Work to complete: Each record that follows is to be reproduced character for character, pictures excepted.

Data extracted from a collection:
· · · · ·

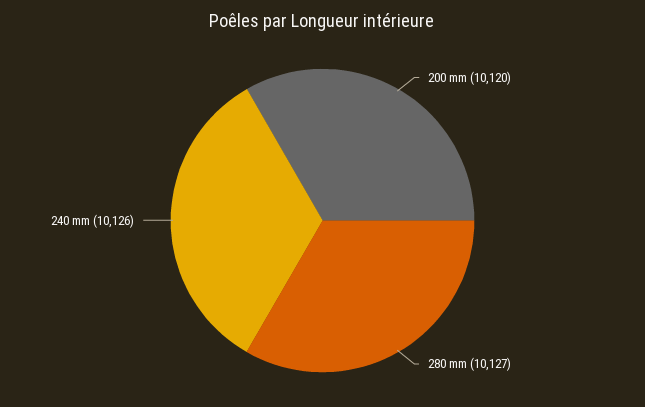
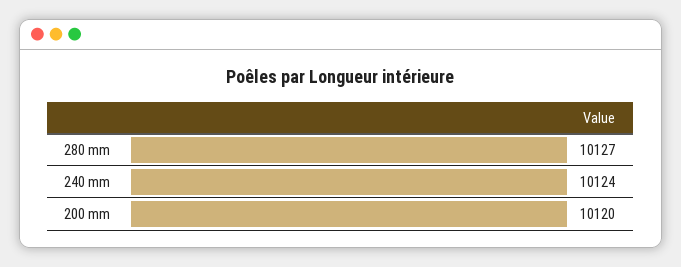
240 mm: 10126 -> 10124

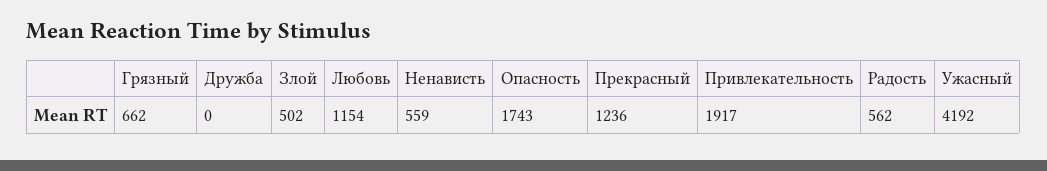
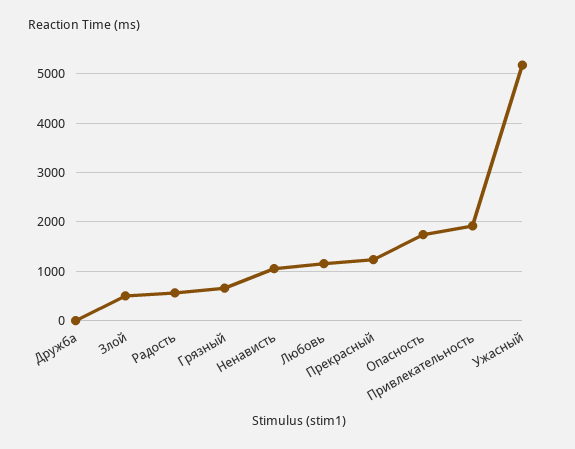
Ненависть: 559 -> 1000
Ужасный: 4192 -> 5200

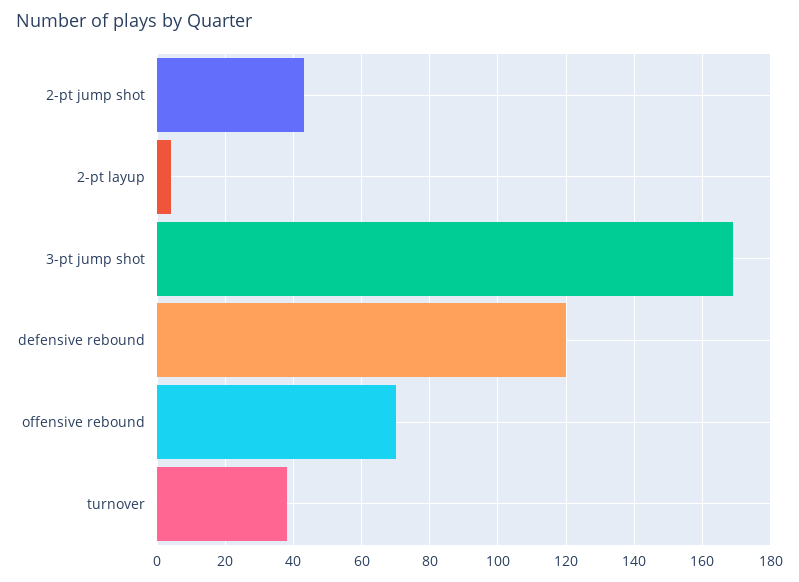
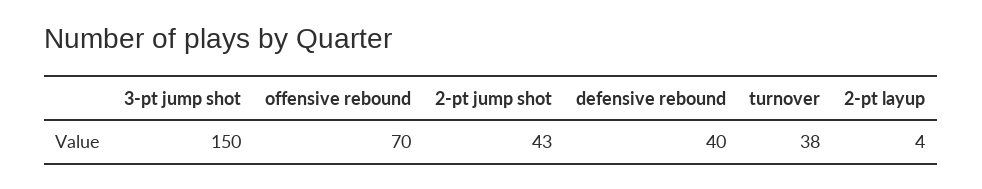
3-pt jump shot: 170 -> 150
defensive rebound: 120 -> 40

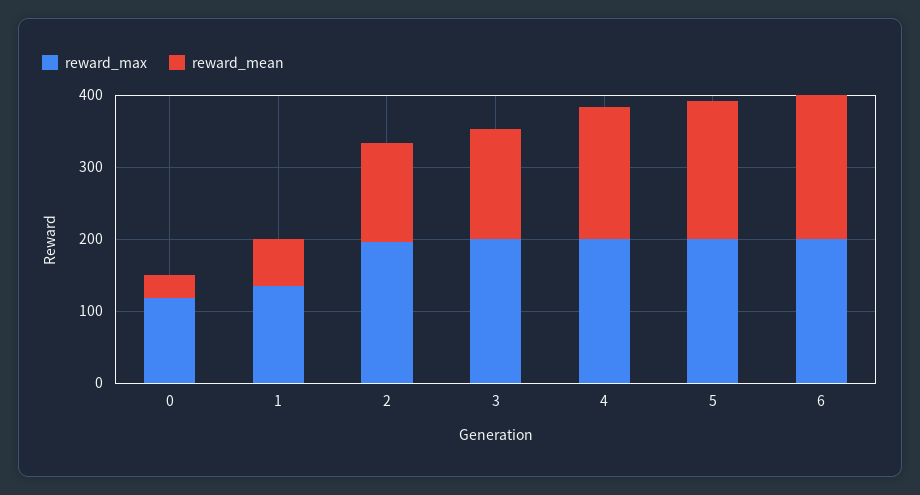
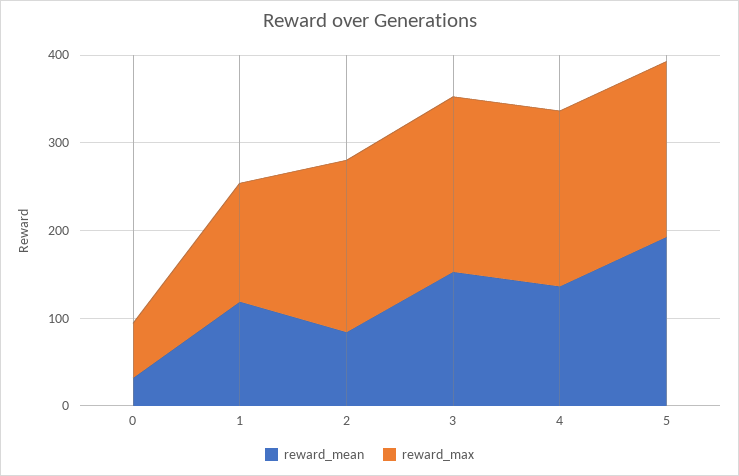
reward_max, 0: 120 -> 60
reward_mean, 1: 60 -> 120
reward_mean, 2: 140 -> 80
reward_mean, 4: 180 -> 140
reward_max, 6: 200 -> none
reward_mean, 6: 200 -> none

· · · · ·

Reply:
240 mm: 10126 -> 10124

Ненависть: 559 -> 1000
Ужасный: 4192 -> 5200

3-pt jump shot: 170 -> 150
defensive rebound: 120 -> 40

reward_max, 0: 120 -> 60
reward_mean, 1: 60 -> 120
reward_mean, 2: 140 -> 80
reward_mean, 4: 180 -> 140
reward_max, 6: 200 -> none
reward_mean, 6: 200 -> none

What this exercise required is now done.